Что сделает ваш штык против этого? (Драгомиров)

Непроверенная
Материал из Викитеки — свободной библиотеки
Что сделает ваш штык против этого? (Que fera votre baïonette contre ceci?)
автор Михаил Иванович Драгомиров
Источник: «Разведчик», журнал военный и литературный, № 481, 1 января 1900 года, стр. 4—7.

Что сделает ваш штык против этого? (Que fera votre baïonette contre ceci?)

[править]

Действие орудия Кольта на стрельбище в Рэннимеде. 2,250 выстрелов частым огнем (без прицеливания), выпущенные против мишени, изображающей развернутую роту (96 фут. по фронту), с разстояний в 1,200, 1,000, 800 и 500 ярдов. Попало 1,220 пуль, т. е. 54,22%.

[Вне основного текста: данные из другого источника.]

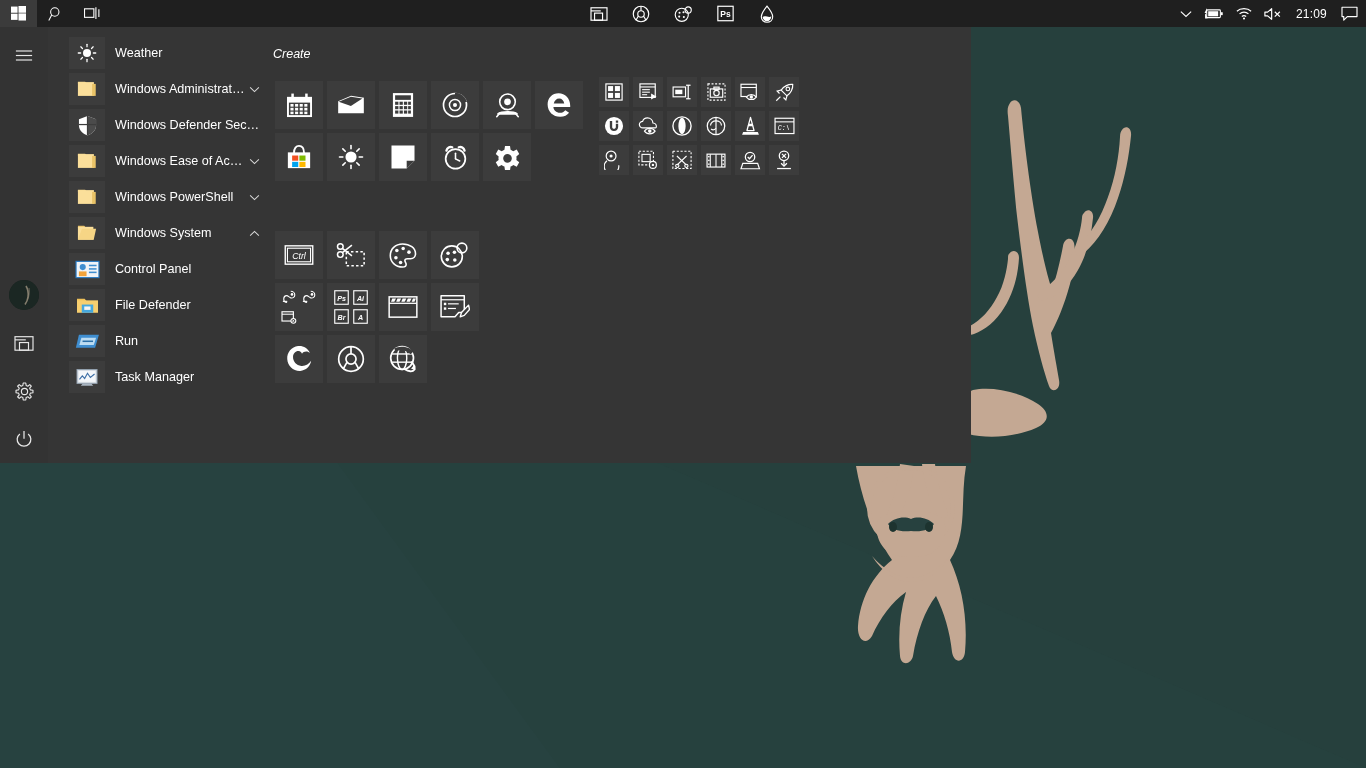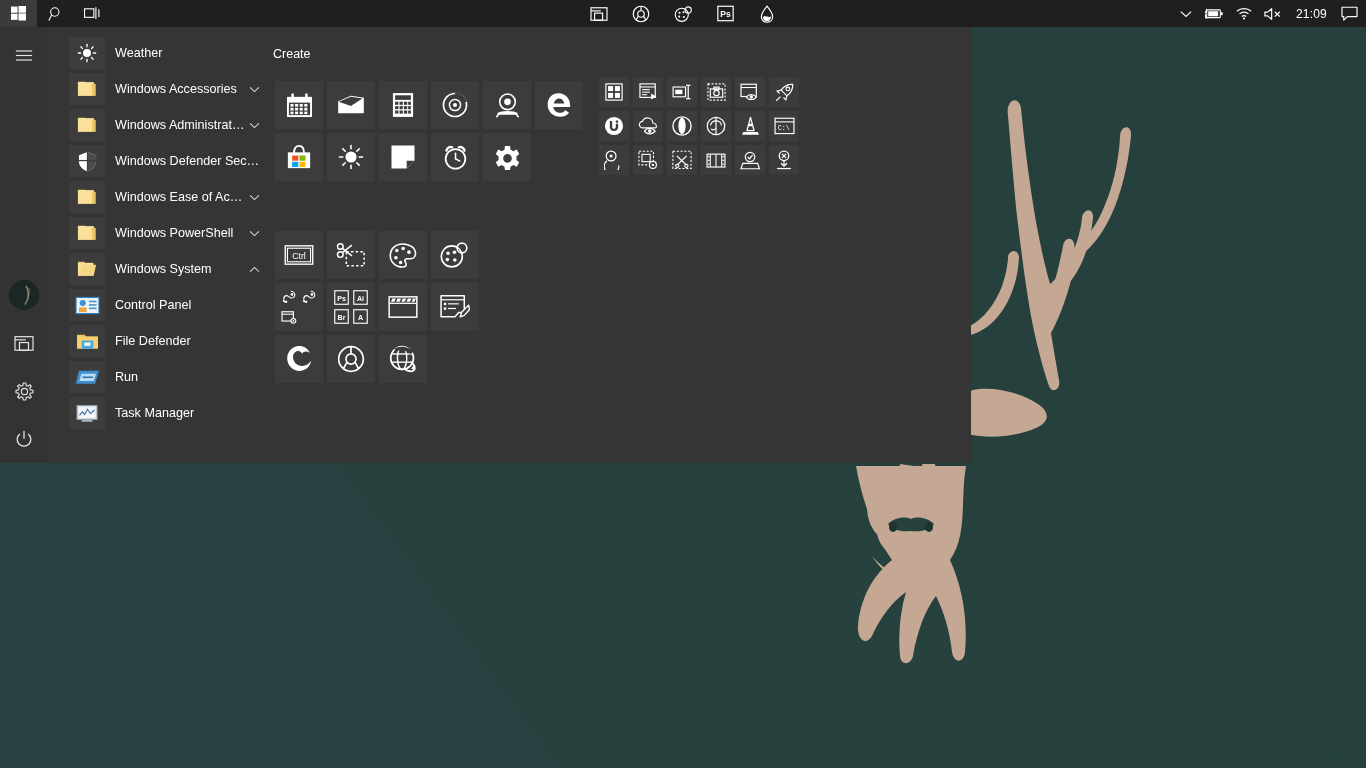--- a/index.html
+++ b/index.html
@@ -85,21 +85,21 @@
     background:#3c3c3c;
     display:flex; align-items:center; justify-content:center;
   }
   .app-label {
     color:#ffffff; font-size:12.6px; margin-left:10px; flex:1 1 auto;
     white-space:nowrap; overflow:hidden; text-overflow:ellipsis;
   }
   .chev { width:14px; flex:0 0 14px; display:flex; align-items:center; justify-content:center; }
 
   
-  #tiles { flex:1 1 auto; height:436px; position:relative; padding:0; }
+  #tiles { flex:1 1 auto; height:436px; position:relative; padding:0;font-style:italic; }
   .group-title {
     color:#ffffff; font-size:12.5px; position:absolute;
   }
   .tile {
     position:absolute; background:#3c3c3c;
     display:flex; align-items:center; justify-content:center; cursor:pointer;
   }
   .tile.med { width:48px; height:48px; }
   .tile.folder4 {
     display:grid; grid-template-columns:1fr 1fr; grid-template-rows:1fr 1fr;
@@ -335,35 +335,20 @@
             <line x1="4.2" y1="4.2" x2="6" y2="6"></line>
               <line x1="16" y1="16" x2="17.8" y2="17.8"></line>
             <line x1="17.8" y1="4.2" x2="16" y2="6"></line>
               <line x1="6" y1="16" x2="4.2" y2="17.8"></line>
           </g>
         </svg>
       </span>
       <span class="app-label">Weather</span>
     </div>
 
-    <div class="app-row">
-      <span class="app-ico">
-        <svg width="22" height="20" viewBox="0 0 24 22">
-          <path d="M2 3 L10 3 L12 5.6 L2 5.6 Z" fill="#f3d285"></path>
-          <path d="M2 3.4 L19.6 3.4 L19.6 18.6 L2 18.6 Z" fill="#fbdf9a"></path>
-          <path d="M17.6 5.4 L21.6 5.4 L21.6 18.6 L17.6 18.6 Z" fill="#e9c367"></path>
-        </svg>
-      </span>
-      <span class="app-label">Windows Accessories</span>
-      <span class="chev">
-        <svg width="11" height="7" viewBox="0 0 12 8">
-            <polyline points="1,1.6 6,6.4 11,1.6" fill="none" stroke="#d8d8d8" stroke-width="1.2"></polyline>
-          </svg>
-      </span>
-    </div>
 
     <div class="app-row">
       <span class="app-ico">
         <svg width="22" height="20" viewBox="0 0 24 22">
           <path d="M2 3 L10 3 L12 5.6 L2 5.6 Z" fill="#f3d285"></path>
           <path d="M2 3.4 L19.6 3.4 L19.6 18.6 L2 18.6 Z" fill="#fbdf9a"></path>
           <path d="M17.6 5.4 L21.6 5.4 L21.6 18.6 L17.6 18.6 Z" fill="#e9c367"></path>
         </svg>
       </span>
       <span class="app-label">Windows Administrative Tools</span>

Этот рисунок и помещенный ниже присланы мне в начале ноября этого года не знаю кем, при следующей вырезке тоже не знаю из какой французской газеты:

«Во французской и русской армиях есть группа личностей, которые возводят в догмат систему превратных идей. Можно присвоить этому догмату разные клички: назовем его, пожалуй, «поклонением штыку».

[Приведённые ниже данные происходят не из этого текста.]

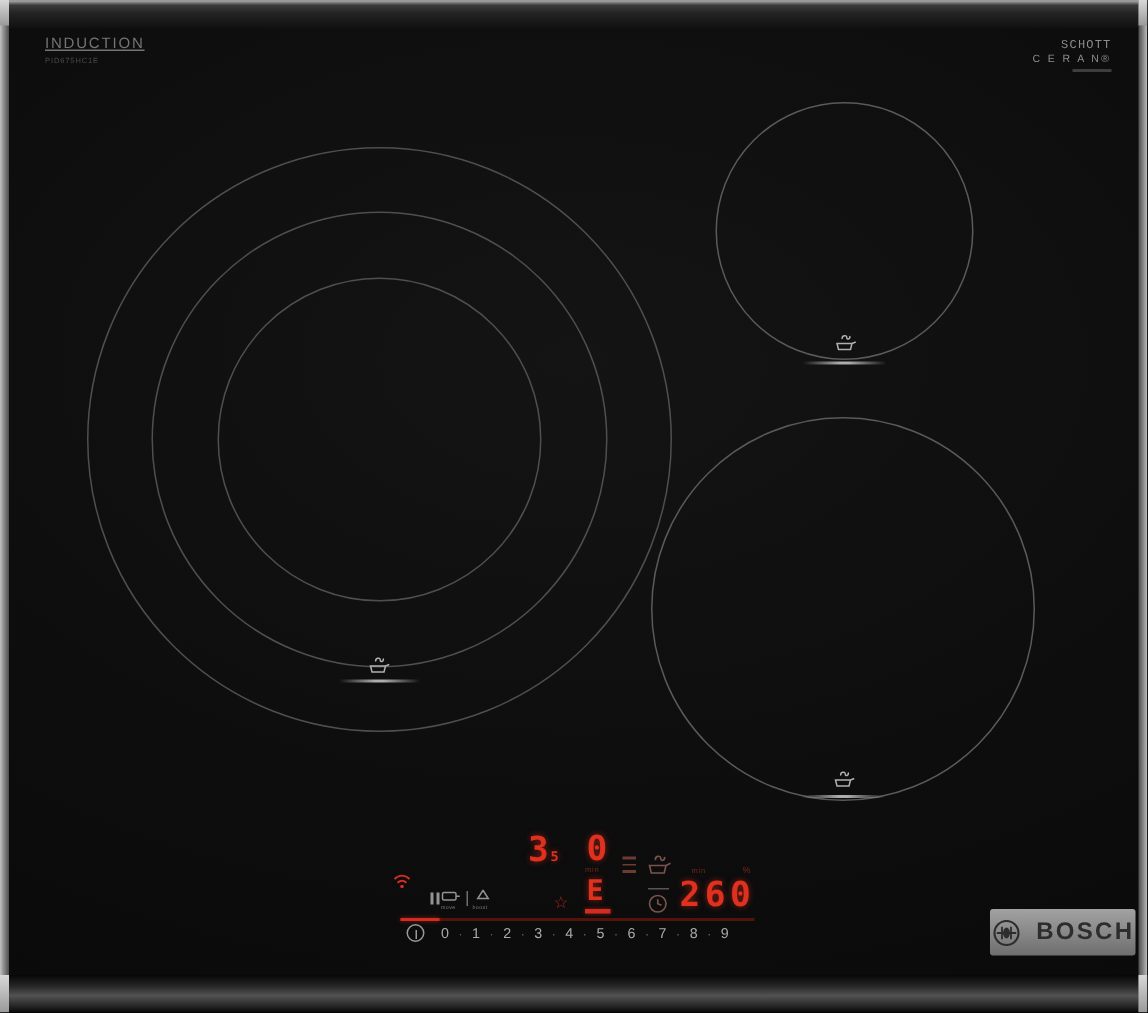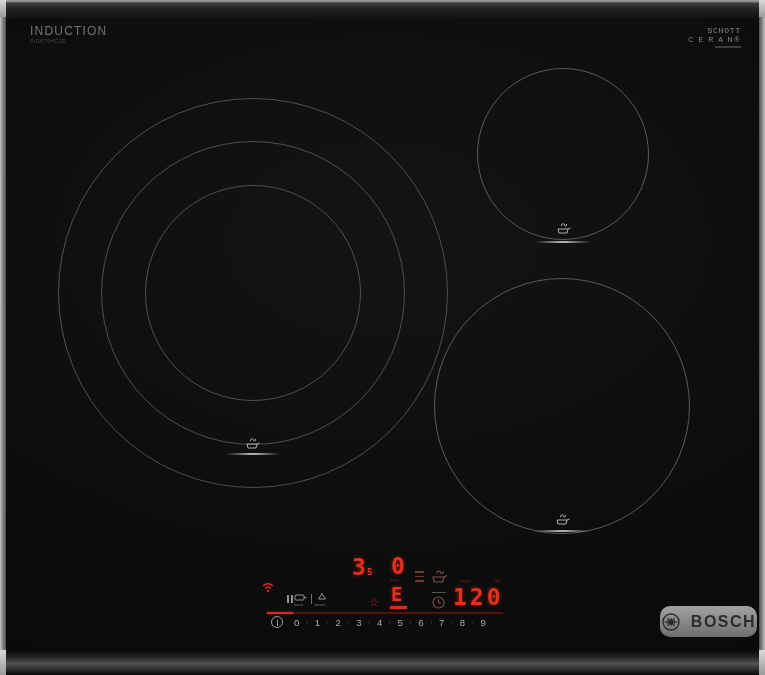--- a/index.html
+++ b/index.html
@@ -11,34 +11,34 @@
   .trim-bottom{position:absolute;left:0;top:650px;width:765px;height:25px;
     background:linear-gradient(180deg,#070707 0%,#242424 28%,#525252 55%,#2e2e2e 78%,#090909 100%);}
   .trim-side{position:absolute;top:0;width:6px;height:675px;
     background:linear-gradient(90deg,#c2c2c2 0%,#8f8f8f 40%,#4d4d4d 100%);}
   .trim-side.right{right:0;background:linear-gradient(270deg,#c2c2c2 0%,#8f8f8f 40%,#4d4d4d 100%);}
   .cap{position:absolute;width:6px;background:linear-gradient(180deg,#d8d8d8,#9a9a9a);}
   
   .glass{position:absolute;left:6px;top:19px;width:753px;height:631px;
     background:radial-gradient(ellipse 120% 90% at 50% 35%, #141414 0%, #0d0d0d 55%, #090909 100%);}
   
-  .induction{position:absolute;left:30px;top:24px;font-size:12px;letter-spacing:1.2px;color:#747474;}
+  .induction{position:absolute;left:30px;top:24px;font-size:10px;letter-spacing:1.2px;color:#747474;text-decoration:underline;}
   .model{position:absolute;left:30px;top:38px;font-size:5px;letter-spacing:.6px;color:#4c4c4c;}
   .schott{position:absolute;right:24px;top:26px;text-align:right;color:#8d8d8d;}
   .schott .l1{font-size:8px;letter-spacing:.8px;font-family:Liberation Mono, monospace;}
   .schott .l2{font-size:7px;letter-spacing:1.6px;margin-top:1px;}
   .schott .sub{margin-top:3px;margin-left:auto;width:26px;height:2px;background:#3d3d3d;}
   
   .ring{position:absolute;border:1px solid #4f4f4f;border-radius:50%;box-sizing:border-box;}
   .ring.bright{border-color:#5a5a5a;}
   .marker-line{position:absolute;height:2px;
     background:linear-gradient(90deg,rgba(150,150,150,0) 0%,#adadad 45%,#adadad 55%,rgba(150,150,150,0) 100%);}
   .pan-mark{position:absolute;width:16px;height:15px;}
   
-  .badge{position:absolute;left:660px;top:606px;width:97px;height:31px;border-radius:10px;
+  .badge{position:absolute;left:660px;top:606px;width:97px;height:31px;border-radius:2px;
     background:linear-gradient(180deg,#a2a2a2 0%,#8b8b8b 45%,#6e6e6e 100%);
     display:flex;align-items:center;justify-content:center;gap:10px;}
   .badge .word{font-size:16px;font-weight:bold;letter-spacing:1.5px;color:#2d2d2d;}
   
   .led{position:absolute;color:#e0301e;font-family:"DejaVu Sans Mono",monospace;font-weight:700;
        text-shadow:0 0 4px rgba(224,48,30,.55);line-height:1;}
   .tinylabel{position:absolute;color:#7a241c;font-size:5px;line-height:1;letter-spacing:.5px;}
   .star{position:absolute;color:#a8291f;font-size:11px;line-height:1;}
   .slider-line{position:absolute;left:267px;top:612px;width:236px;height:2px;background:#531309;}
   .slider-line .hot{position:absolute;left:0;top:0;width:26px;height:2px;background:#d62b1f;
@@ -152,21 +152,21 @@
     <path d="M8 7.5 C7.4 4.5 11.5 4 11.5 6.3 C11.5 8.4 14.5 7.8 14 5.2" fill="none" stroke="#7a544c" stroke-width="1.1"></path>
   </svg>
   <div class="sepline"></div>
   <svg style="position:absolute;left:432px;top:596px" width="13" height="13" viewBox="0 0 13 13">
     <circle cx="6.5" cy="6.5" r="5.5" fill="none" stroke="#7a544c" stroke-width="1.1"></circle>
     <path d="M6.5 3.5 L6.5 6.5 L9 7.5" fill="none" stroke="#7a544c" stroke-width="1.1"></path>
   </svg>
 
   <div class="tinylabel" style="left:461px;top:579px">min</div>
   <div class="tinylabel" style="left:495px;top:578px;font-size:6px">%</div>
-  <div class="led" style="left:453px;top:586px;font-size:23px;letter-spacing:3px">120</div>
+  <div class="led" style="left:453px;top:586px;font-size:23px;letter-spacing:3px">260</div>
 
   <div class="slider-line">
       <span class="hot"></span>
     </div>
 
   <div class="power-btn">
       <i></i>
     </div>
 
   <div class="levels">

«Откуда идет эта тенденция? Из лени, объяснили мне как-то. Некоторые господа, находя, что воинское искусство слишком видоизменяется и что приходилось бы слишком многому учится, дабы не отставать, придумали отрицать огулом все усовершенствования. В России это противодействие новому искусству скристаллизовалось на великом имени Суворова. Сидят на его фразе: «пуля дура, штык молодец».

«Разглагольствуют, что если бы Суворов воскрес, он сделал бы и то, и се. По моему мнению, в высшей степени непочтительно рядить великого покойника в ослиный колпак, который приходится по их голове. Мой противник[1] находит, что Суворов одел бы своих людей в белое и устремил бы их против необстрелянных укреплений, по примеру генералов Криднера и Шаховского под Плевной (с каким успехом — известно). Но я могу точно утверждать, что если бы Суворов меж нас появился, то прежде всего справился бы о результатах школ стрельбы, о пушках Гатлинга, Максима, Гочкисса и о новой артиллерии.

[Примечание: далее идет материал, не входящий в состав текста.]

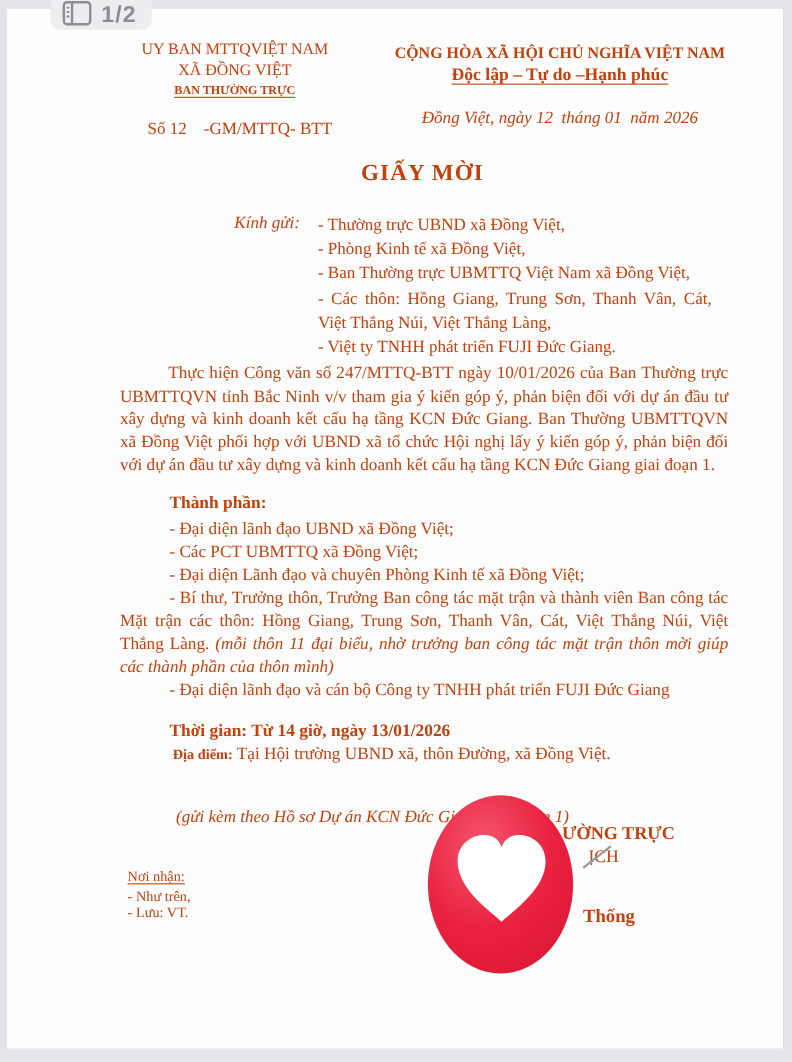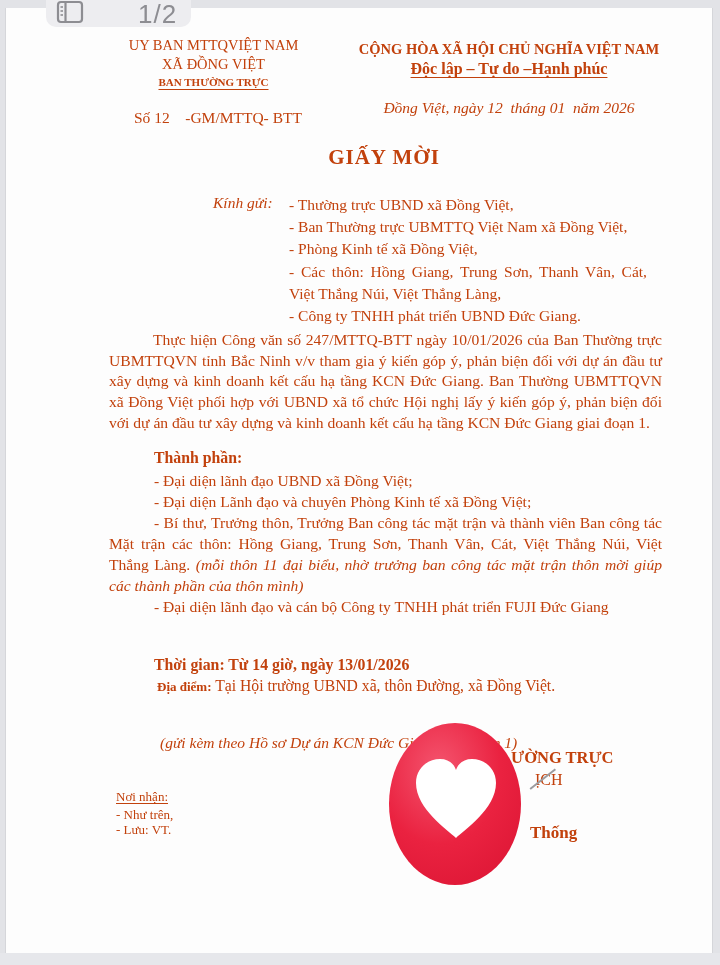--- a/index.html
+++ b/index.html
@@ -7,21 +7,21 @@
   .viewport{position:relative;width:720px;height:965px;background:#e2e3e7;}
   .page{position:absolute;left:5px;top:8px;width:708px;height:952px;background:#fdfdfd;
         border:1px solid #d5d6da;border-top:none;box-sizing:border-box;color:#c2410c;font-family:Liberation Serif, serif;}
   .bottom-strip{position:absolute;left:0;top:953px;width:720px;height:12px;background:#e6e7eb;}
 
   
   .badge{position:absolute;left:46px;top:-13px;height:40px;padding:0 14px 0 10px;background:#ededf0;
          border-radius:10px;display:flex;align-items:flex-end;gap:8px;color:#8d8d92;
          font-family:"Liberation Sans","DejaVu Sans",sans-serif;}
   .badge svg{margin-bottom:3px;}
-  .badge .num{font-size:26px;line-height:26px;font-weight:normal;letter-spacing:1px;margin-left:46px;}
+  .badge .num{font-size:21px;line-height:26px;font-weight:bold;letter-spacing:1px;}
 
   
   .hdr-left{position:absolute;left:85px;top:28px;width:245px;text-align:center;font-size:14.5px;line-height:18.5px;}
   .hdr-left .u{font-weight:bold;text-decoration:underline;text-underline-offset:3px;font-size:11px;}
   .doc-number{position:absolute;left:128px;top:101px;font-size:15.5px;white-space:pre;}
   .hdr-right{position:absolute;left:345px;top:33px;width:316px;text-align:center;}
   .hdr-right .l1{font-weight:bold;font-size:14.5px;}
   .hdr-right .l2{font-weight:bold;font-size:16px;text-decoration:underline;text-underline-offset:3px;margin-top:2px;}
   .hdr-right .date{font-style:italic;font-size:15.5px;margin-top:21px;white-space:pre;}
 
@@ -76,31 +76,32 @@
       <div class="l1">CỘNG HÒA XÃ HỘI CHỦ NGHĨA VIỆT NAM</div>
       <div class="l2">Độc lập – Tự do –Hạnh phúc</div>
       <div class="date">Đồng Việt, ngày 12  tháng 01  năm 2026</div>
     </div>
 
     <div class="title">GIẤY MỜI</div>
 
     <div class="kinhgui-label">Kính gửi:</div>
     <div class="kinhgui-list">
       <div>- Thường trực UBND xã Đồng Việt,</div>
+      <div>- Phòng Kinh tế xã Đồng Việt,</div>
       <div>- Ban Thường trực UBMTTQ Việt Nam xã Đồng Việt,</div>
-      <div>- Phòng Kinh tế xã Đồng Việt,</div>
       <div class="wrap2">- Các thôn: Hồng Giang, Trung Sơn, Thanh Vân, Cát, Việt Thắng Núi, Việt Thắng Làng,</div>
-      <div>- Công ty TNHH phát triển UBND Đức Giang.</div>
+      <div>- Việt ty TNHH phát triển FUJI Đức Giang.</div>
     </div>
 
     <div class="para p-body">Thực hiện Công văn số 247/MTTQ-BTT ngày 10/01/2026 của Ban Thường trực UBMTTQVN tỉnh Bắc Ninh v/v tham gia ý kiến góp ý, phản biện đối với dự án đầu tư xây dựng và kinh doanh kết cấu hạ tầng KCN Đức Giang. Ban Thường UBMTTQVN xã Đồng Việt phối hợp với UBND xã tổ chức Hội nghị lấy ý kiến góp ý, phản biện đối với dự án đầu tư xây dựng và kinh doanh kết cấu hạ tầng KCN Đức Giang giai đoạn 1.</div>
 
     <div class="heading-bold">Thành phần:</div>
     <div class="participants">
       <div class="item">- Đại diện lãnh đạo UBND xã Đồng Việt;</div>
+      <div class="item">- Các PCT UBMTTQ xã Đồng Việt;</div>
       <div class="item">- Đại diện Lãnh đạo và chuyên Phòng Kinh tế xã Đồng Việt;</div>
       <div class="item"><span>- Bí thư, Trưởng thôn, Trưởng Ban công tác mặt trận và thành viên Ban công tác Mặt trận các thôn: Hồng Giang, Trung Sơn, Thanh Vân, Cát, Việt Thắng Núi, Việt Thắng Làng. </span><span class="it">(mỗi thôn 11 đại biểu, nhờ trưởng ban công tác mặt trận thôn mời giúp các thành phần của thôn mình)</span></div>
       <div class="item">- Đại diện lãnh đạo và cán bộ Công ty TNHH phát triển FUJI Đức Giang</div>
     </div>
 
     <div class="time-line">Thời gian: Từ 14 giờ, ngày 13/01/2026</div>
     <div class="loc-line"><b>Địa điểm:</b><span> Tại Hội trường UBND xã, thôn Đường, xã Đồng Việt.</span></div>
 
 
     <div class="attachment">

«Но в действительности, желая бороться с известными тенденциями, пришлось бы начать очень свысока и очень издалека. В таком случае мы вышли бы из военного искусства и вступили бы в область психологии. И тогда, как обыкновенно, мы открыли бы, что корень зла таится в первоначальном воспитании детства[2].

«Но показать, каким путем ребенок, воспитанный рутиной, у которого личная предприимчивость не была развита, пренебрегает, став военным, известными приёмами и ищет других, мы не берёмся: это выходит из рамок нашей настоящей темы. Мы хотим только привлечь внимание к действительности современной стрельбы и предостеречь против роковой фразы: «атакуйте неприятеля, не думая о потерях».

«Перед Хартумом Махдисты пренебрегая ночными атаками, не воспользовавшись симумом, дувшим в течение двух дней, бросились в одно прекрасное утро на англичан, на точном основании поучений генерала Драгомирова. Никогда не было видано более блестящей храбрости. Людские волны набегали одна за другой. Вечером 20,000 махдистских трупов покрывали поле сражения. У англичан не было и ста убитых.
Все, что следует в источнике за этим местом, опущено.